Question

what is the answer for \int^{2\pi}_{0} \frac{d\phi}{1-A\cos(\phi)}

Answer 1

\[\int\limits^{2\pi}_{0} \frac{d\phi}{1-A\cos(\phi)}\]

Answer 2

yeah, do you know how to calculate it?
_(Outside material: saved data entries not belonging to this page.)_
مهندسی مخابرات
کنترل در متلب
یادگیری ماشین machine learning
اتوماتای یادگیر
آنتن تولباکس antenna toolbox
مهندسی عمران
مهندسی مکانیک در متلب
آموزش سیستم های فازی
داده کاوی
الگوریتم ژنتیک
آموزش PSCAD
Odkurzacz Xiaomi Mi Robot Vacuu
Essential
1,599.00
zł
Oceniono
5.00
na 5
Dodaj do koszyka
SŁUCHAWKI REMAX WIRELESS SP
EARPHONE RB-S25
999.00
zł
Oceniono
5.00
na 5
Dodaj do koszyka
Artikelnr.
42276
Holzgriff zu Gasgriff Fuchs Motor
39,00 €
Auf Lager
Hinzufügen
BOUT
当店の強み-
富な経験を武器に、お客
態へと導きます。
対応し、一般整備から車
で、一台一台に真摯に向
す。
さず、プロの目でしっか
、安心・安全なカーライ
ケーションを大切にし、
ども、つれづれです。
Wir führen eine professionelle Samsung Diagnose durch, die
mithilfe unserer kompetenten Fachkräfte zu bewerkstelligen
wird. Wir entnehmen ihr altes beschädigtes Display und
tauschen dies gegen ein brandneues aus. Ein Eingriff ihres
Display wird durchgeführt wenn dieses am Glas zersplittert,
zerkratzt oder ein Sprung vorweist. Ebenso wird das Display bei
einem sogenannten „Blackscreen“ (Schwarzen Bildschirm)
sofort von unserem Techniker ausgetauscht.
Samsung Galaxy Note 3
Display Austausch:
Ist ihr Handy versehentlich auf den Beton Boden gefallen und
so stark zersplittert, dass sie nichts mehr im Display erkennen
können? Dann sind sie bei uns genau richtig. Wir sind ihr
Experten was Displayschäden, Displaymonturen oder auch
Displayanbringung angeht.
I couldn't and I didn't find it in any integral list

Answer 3

\[\int\limits \frac{d \phi}{1 - A \cos \phi}\]\[\tan \frac{1}{2} \phi = t\]\[\cos \phi = \frac{1 - t^2}{1 + t^2}\]\[d \phi = \frac{2}{1 + t^2}dt\]\[= \int\limits \frac{\frac{2}{1 + t^2}}{1 - A\left(\frac{1 - t^2}{1 + t^2}\right)}dt\]\[= \int\limits \frac{2}{1 + t^2 - A + At^2}dt\]\[=\int\limits \frac{2}{(1 + A)t^2 + 1 - A}dt\]\[t = \sqrt{\frac{1 - A}{1 + A}}\tan \theta\]\[dt = \sqrt{\frac{1 - A}{1 + A}}\sec^2 \theta d \theta\]\[=\int\limits \frac{2\sqrt{\frac{1 - A}{1 + A}}\sec^2 \theta}{(1 - A)\sec^2 \theta}d \theta\]\[=\int\limits \frac{2\sqrt{\frac{1 - A}{1 + A}}}{1 - A}d \theta\]\[=\frac{2 \sqrt{\frac{1 - A}{1 + A}}}{1 - A}\theta + C\]\[=\frac{2\sqrt{\frac{1 - A}{1 + A}}}{1 - A}\arctan \left(\sqrt{\frac{1 + A}{1 - A}}t \right) + C\]\[=\frac{2\sqrt{\frac{1 - A}{1 + A}}}{1 - A}\arctan \left(\sqrt{\frac{1 + A}{1 - A}}\tan \frac{1}{2} \phi \right) + C\]

Answer 4

Wow! Thank you very much! I really appreciate that!